Page layout parsing data

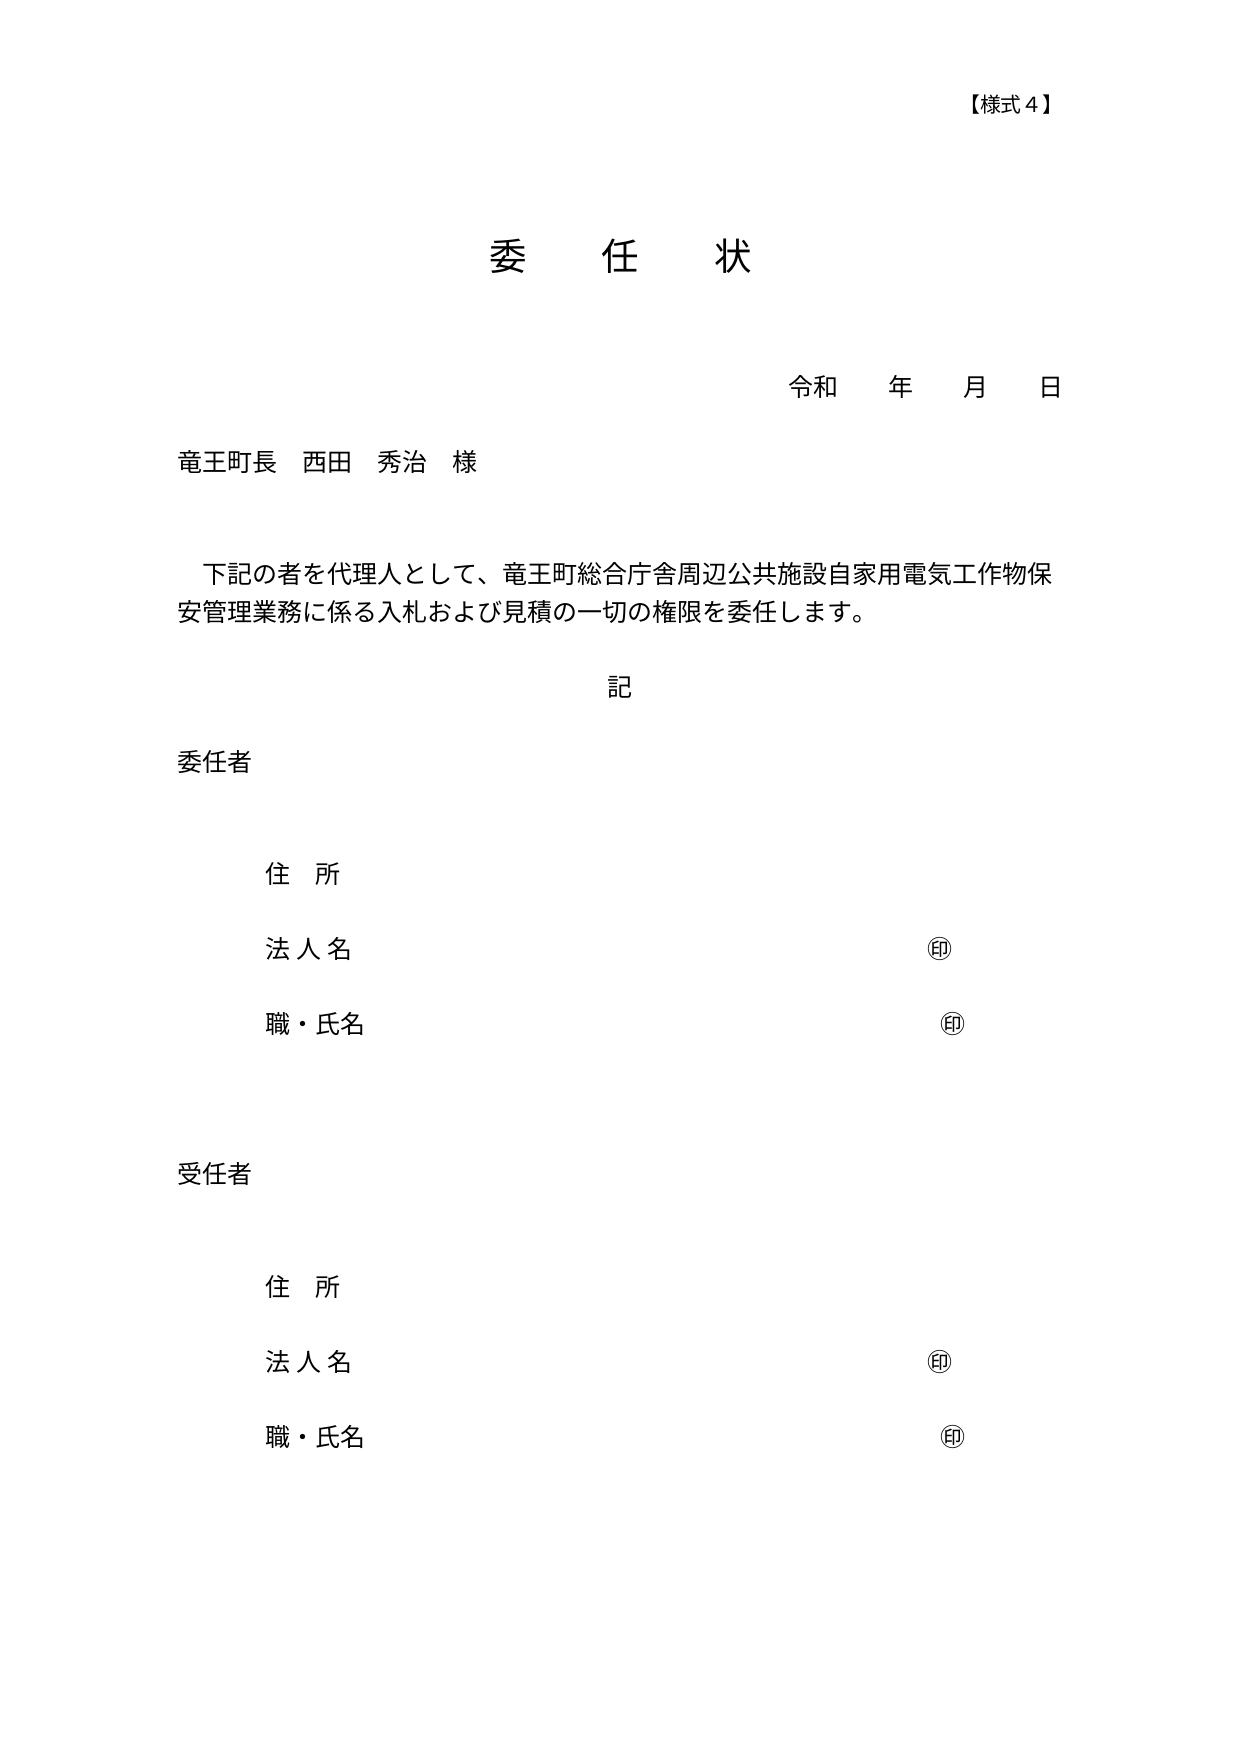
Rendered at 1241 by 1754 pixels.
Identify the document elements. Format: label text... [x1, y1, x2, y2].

text 受任者 [177, 1154, 1063, 1192]
text 住所 [265, 854, 1063, 892]
text 法人名 ㊞ [265, 929, 1063, 967]
subtitle 記 [177, 667, 1063, 704]
text 竜王町長 西田 秀治 様 [177, 442, 1063, 479]
text 委 任 状 [177, 217, 1063, 292]
text 令和 年 月 日 [177, 367, 1063, 404]
text 法人名 ㊞ [265, 1342, 1063, 1379]
text 職・氏名 ㊞ [265, 1004, 1063, 1042]
text 住所 [265, 1267, 1063, 1304]
text 下記の者を代理人として、竜王町総合庁舎周辺公共施設自家用電気工作物保安管理業務に係る入札および見積の一切の権限を委任します。 [177, 554, 1063, 629]
text 職・氏名 ㊞ [265, 1417, 1063, 1454]
text 委任者 [177, 742, 1063, 779]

◆ **ASSIGNED TASK**: Set the lines down exactly as they stand, beginning at the one that contains "Identify the document" and stopping after the last line of the entries above.

◆ **RESULT OF THE EXERCISE**:
Identify the document elements. Format: label text... [x1, y1, x2, y2].

text 受任者 [177, 1154, 1063, 1192]
text 住所 [265, 854, 1063, 892]
text 法人名 ㊞ [265, 929, 1063, 967]
subtitle 記 [177, 667, 1063, 704]
text 竜王町長 西田 秀治 様 [177, 442, 1063, 479]
text 委 任 状 [177, 217, 1063, 292]
text 令和 年 月 日 [177, 367, 1063, 404]
text 法人名 ㊞ [265, 1342, 1063, 1379]
text 職・氏名 ㊞ [265, 1004, 1063, 1042]
text 住所 [265, 1267, 1063, 1304]
text 下記の者を代理人として、竜王町総合庁舎周辺公共施設自家用電気工作物保安管理業務に係る入札および見積の一切の権限を委任します。 [177, 554, 1063, 629]
text 職・氏名 ㊞ [265, 1417, 1063, 1454]
text 委任者 [177, 742, 1063, 779]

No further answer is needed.